--- START ---
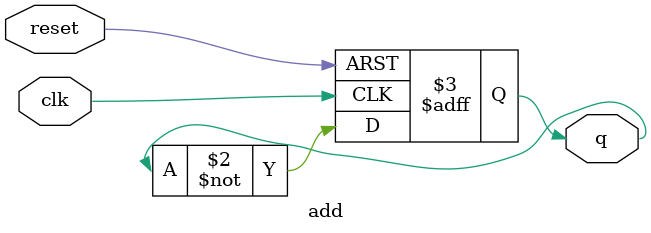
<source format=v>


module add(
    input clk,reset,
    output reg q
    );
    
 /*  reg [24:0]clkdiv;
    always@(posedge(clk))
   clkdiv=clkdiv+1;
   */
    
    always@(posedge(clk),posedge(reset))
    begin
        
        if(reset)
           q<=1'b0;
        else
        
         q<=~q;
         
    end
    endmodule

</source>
--- END ---
--- START ---
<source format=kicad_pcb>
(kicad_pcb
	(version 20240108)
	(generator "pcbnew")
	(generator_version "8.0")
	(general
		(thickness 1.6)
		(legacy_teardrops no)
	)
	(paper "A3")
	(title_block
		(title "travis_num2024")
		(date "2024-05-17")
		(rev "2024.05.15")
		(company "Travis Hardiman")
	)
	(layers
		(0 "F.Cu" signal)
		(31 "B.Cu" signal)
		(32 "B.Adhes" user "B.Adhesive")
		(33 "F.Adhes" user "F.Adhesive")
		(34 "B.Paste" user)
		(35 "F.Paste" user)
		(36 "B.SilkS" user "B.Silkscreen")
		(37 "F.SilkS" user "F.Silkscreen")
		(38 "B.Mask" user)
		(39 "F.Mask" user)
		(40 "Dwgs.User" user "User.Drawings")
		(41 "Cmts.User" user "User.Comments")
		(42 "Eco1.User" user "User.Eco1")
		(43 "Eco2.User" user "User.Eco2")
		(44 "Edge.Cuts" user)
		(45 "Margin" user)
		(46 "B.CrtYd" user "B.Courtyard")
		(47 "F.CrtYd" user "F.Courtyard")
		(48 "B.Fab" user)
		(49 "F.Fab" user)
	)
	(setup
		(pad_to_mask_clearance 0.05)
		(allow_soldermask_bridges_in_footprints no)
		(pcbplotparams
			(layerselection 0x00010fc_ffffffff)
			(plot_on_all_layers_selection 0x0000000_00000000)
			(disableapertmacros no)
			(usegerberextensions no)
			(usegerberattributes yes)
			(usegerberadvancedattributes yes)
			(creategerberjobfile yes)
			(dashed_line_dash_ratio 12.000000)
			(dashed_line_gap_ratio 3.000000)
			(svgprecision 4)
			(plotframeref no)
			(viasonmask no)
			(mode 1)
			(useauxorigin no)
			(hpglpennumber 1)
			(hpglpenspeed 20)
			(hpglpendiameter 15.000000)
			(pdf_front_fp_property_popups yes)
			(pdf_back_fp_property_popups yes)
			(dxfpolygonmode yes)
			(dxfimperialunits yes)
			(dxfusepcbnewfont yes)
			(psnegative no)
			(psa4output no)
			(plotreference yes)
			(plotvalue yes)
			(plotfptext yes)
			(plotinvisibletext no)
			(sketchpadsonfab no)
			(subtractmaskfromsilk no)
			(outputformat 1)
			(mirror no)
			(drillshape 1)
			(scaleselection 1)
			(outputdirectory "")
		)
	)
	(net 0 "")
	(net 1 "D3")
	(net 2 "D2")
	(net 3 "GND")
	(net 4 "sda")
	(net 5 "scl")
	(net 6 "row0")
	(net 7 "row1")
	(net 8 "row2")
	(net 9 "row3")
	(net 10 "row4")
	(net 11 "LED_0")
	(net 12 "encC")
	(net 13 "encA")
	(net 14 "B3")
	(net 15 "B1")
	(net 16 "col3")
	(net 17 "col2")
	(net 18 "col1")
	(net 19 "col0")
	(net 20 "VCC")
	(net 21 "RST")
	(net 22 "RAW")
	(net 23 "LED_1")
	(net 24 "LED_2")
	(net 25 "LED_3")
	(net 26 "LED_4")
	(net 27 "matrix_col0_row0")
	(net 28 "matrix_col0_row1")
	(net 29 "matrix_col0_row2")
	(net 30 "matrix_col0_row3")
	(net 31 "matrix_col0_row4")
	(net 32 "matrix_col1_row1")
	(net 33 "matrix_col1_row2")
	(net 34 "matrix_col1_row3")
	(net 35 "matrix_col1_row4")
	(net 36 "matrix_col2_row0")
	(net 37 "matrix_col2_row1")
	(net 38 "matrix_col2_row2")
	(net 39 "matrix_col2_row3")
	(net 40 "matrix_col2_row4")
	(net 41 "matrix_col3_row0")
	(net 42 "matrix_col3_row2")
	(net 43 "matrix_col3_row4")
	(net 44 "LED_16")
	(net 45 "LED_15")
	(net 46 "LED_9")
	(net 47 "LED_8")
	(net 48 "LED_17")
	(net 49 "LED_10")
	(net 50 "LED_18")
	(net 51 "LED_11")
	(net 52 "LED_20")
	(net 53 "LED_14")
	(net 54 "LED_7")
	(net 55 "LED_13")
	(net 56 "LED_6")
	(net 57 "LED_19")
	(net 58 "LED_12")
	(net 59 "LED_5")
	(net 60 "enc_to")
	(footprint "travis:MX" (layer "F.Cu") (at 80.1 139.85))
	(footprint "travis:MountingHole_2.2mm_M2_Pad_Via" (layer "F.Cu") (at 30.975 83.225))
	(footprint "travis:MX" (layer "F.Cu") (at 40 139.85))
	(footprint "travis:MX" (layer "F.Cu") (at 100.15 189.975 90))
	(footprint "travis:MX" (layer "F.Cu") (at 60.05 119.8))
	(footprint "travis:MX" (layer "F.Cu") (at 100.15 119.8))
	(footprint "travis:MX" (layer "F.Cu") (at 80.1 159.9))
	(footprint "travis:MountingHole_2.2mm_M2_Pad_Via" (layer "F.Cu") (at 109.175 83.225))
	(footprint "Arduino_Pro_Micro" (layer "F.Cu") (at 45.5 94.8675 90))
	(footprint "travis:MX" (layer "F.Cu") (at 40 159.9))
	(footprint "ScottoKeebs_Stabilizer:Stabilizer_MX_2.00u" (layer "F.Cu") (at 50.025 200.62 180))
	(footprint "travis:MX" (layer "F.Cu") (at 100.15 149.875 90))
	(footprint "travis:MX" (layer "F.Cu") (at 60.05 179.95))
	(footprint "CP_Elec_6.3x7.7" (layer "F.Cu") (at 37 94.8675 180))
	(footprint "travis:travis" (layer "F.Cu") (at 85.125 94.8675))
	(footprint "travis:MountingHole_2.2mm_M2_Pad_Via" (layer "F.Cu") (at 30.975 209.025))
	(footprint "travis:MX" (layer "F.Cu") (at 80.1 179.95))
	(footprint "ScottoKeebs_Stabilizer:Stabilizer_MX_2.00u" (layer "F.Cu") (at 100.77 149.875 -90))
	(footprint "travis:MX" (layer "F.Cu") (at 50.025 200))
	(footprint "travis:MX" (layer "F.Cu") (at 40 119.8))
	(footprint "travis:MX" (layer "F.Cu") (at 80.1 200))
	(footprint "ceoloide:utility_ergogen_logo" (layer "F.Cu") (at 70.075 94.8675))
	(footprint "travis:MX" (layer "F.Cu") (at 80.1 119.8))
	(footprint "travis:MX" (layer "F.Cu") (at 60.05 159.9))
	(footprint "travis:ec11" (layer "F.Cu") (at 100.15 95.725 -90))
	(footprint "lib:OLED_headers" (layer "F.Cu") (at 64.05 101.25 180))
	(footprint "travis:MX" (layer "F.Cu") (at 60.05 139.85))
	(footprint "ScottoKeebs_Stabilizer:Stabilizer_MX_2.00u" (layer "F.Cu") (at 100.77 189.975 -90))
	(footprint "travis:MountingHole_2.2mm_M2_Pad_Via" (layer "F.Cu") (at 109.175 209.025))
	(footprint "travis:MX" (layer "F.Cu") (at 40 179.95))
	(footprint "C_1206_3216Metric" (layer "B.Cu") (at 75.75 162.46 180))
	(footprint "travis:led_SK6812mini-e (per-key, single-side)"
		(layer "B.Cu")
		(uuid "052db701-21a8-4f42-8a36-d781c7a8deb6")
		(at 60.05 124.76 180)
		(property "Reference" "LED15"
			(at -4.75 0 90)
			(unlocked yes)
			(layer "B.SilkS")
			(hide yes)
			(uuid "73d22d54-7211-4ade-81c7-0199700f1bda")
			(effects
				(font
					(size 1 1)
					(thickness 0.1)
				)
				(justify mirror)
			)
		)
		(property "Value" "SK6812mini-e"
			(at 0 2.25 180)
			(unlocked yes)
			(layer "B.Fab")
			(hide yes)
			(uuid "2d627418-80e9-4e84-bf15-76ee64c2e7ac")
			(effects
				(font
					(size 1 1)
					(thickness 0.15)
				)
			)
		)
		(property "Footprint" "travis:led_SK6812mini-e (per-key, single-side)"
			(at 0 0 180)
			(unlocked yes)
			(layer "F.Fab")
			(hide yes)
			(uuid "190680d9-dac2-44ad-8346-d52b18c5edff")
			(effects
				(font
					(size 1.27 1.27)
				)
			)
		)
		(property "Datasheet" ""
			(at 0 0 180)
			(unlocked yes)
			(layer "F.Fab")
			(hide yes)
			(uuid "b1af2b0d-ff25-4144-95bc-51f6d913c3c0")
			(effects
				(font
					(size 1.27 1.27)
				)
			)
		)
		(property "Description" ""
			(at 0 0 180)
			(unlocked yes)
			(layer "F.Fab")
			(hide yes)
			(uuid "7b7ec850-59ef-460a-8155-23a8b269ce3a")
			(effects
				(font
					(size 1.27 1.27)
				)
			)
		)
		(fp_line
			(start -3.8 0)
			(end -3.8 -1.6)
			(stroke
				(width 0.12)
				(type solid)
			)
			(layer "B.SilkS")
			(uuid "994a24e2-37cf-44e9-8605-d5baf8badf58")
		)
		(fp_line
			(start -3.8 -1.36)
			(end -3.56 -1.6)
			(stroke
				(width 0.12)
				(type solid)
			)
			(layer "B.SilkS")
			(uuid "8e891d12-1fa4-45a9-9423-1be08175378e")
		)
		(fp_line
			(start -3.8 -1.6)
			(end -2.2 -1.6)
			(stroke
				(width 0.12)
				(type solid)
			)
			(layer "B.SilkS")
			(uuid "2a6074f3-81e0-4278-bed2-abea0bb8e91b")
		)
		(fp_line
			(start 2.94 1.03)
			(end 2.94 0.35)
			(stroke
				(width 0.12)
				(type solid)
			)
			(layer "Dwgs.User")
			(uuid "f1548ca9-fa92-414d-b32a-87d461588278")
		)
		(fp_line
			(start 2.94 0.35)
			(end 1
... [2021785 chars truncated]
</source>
--- END ---
--- START ---
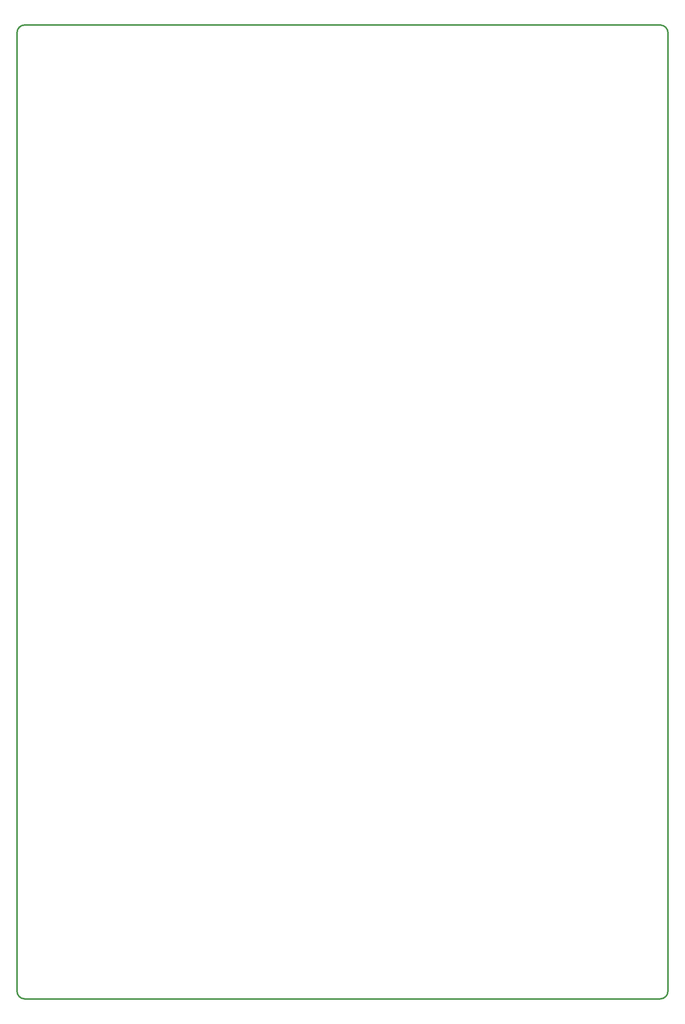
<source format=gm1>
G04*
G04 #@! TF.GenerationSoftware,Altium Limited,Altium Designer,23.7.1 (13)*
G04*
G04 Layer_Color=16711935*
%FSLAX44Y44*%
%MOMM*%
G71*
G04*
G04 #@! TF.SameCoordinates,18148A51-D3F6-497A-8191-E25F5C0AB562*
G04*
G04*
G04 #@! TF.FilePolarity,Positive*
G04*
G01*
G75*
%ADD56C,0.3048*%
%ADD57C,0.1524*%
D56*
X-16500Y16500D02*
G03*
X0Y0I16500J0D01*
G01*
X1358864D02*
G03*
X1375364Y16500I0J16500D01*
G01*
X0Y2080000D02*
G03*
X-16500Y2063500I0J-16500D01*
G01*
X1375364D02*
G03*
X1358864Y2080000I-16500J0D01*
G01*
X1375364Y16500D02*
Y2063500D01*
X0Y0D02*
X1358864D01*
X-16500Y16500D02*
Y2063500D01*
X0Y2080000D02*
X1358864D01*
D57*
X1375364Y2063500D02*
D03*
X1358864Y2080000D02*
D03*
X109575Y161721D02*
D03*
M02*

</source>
--- END ---
YOUR ASSIGNMENT:
Could you state how many lines above include the word "always"? Reply with that number alone.

PROBLEM SOLUTION:
2